## EXERCISE PROMPT
Wherever pictures appear in the listing below, leave them out, and copy exactly, and only, everything from the line with "оплате по СБП на" down to the line with "011 monographies".

## SUPPLIED MATERIAL
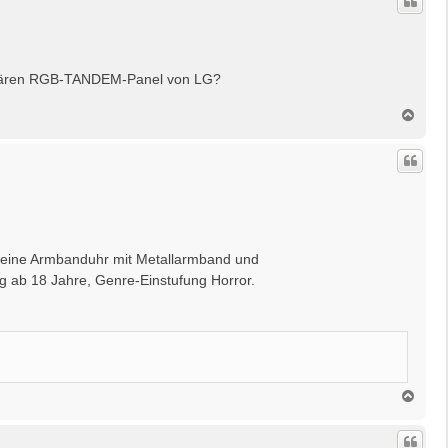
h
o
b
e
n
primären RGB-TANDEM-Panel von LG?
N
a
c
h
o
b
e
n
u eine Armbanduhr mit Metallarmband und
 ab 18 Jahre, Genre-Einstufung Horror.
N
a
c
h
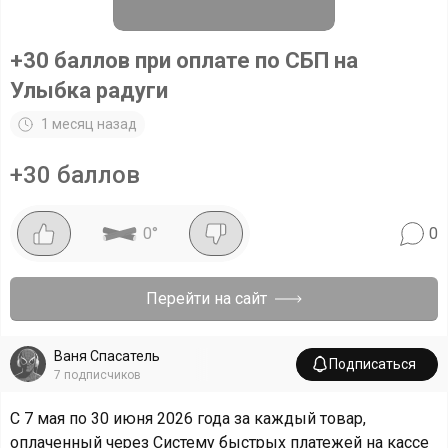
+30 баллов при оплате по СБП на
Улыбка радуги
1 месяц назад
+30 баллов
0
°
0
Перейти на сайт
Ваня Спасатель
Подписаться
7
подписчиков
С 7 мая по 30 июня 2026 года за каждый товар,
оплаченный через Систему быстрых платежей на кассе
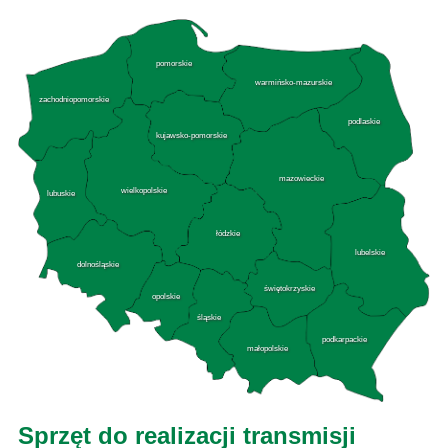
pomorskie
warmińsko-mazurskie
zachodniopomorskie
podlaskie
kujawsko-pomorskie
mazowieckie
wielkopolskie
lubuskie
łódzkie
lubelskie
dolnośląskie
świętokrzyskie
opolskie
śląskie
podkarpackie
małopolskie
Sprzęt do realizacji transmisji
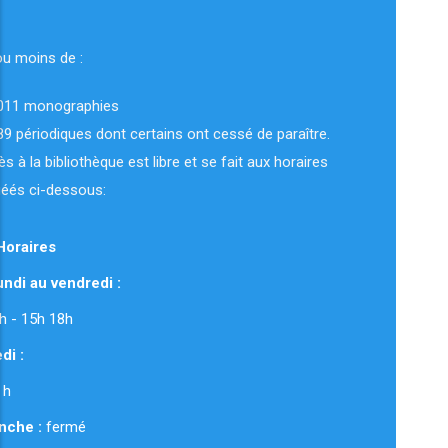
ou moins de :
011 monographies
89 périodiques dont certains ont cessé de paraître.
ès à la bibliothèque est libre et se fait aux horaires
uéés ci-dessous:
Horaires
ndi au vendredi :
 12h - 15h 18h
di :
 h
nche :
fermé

==

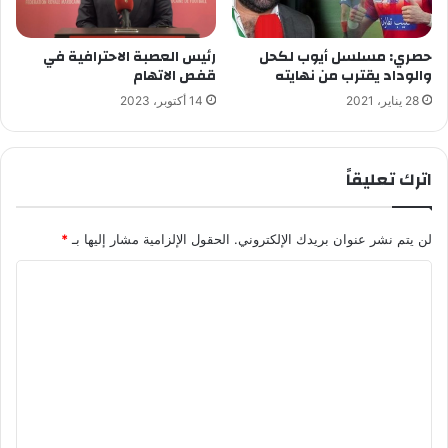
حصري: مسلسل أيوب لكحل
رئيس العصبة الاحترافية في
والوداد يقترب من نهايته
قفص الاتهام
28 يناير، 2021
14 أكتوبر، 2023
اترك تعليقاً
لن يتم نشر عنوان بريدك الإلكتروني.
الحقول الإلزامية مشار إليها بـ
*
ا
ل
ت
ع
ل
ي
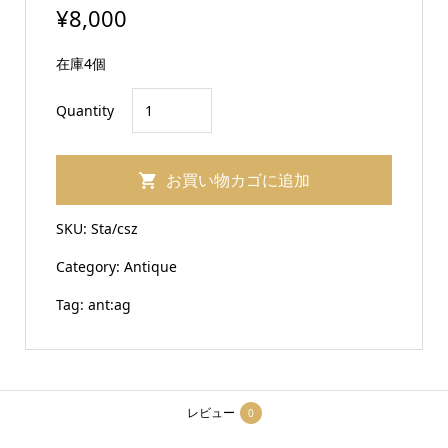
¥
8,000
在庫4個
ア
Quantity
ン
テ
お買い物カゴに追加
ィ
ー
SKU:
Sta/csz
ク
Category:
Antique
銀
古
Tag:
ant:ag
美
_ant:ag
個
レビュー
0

## RESULT OF THE TASK
+30 баллов при оплате по СБП на
Улыбка радуги
1 месяц назад
+30 баллов
0
°
0
Перейти на сайт
Ваня Спасатель
Подписаться
7
подписчиков
С 7 мая по 30 июня 2026 года за каждый товар,
оплаченный через Систему быстрых платежей на кассе
pomorskie
warmińsko-mazurskie
zachodniopomorskie
podlaskie
kujawsko-pomorskie
mazowieckie
wielkopolskie
lubuskie
łódzkie
lubelskie
dolnośląskie
świętokrzyskie
opolskie
śląskie
podkarpackie
małopolskie
Sprzęt do realizacji transmisji
ou moins de :
011 monographies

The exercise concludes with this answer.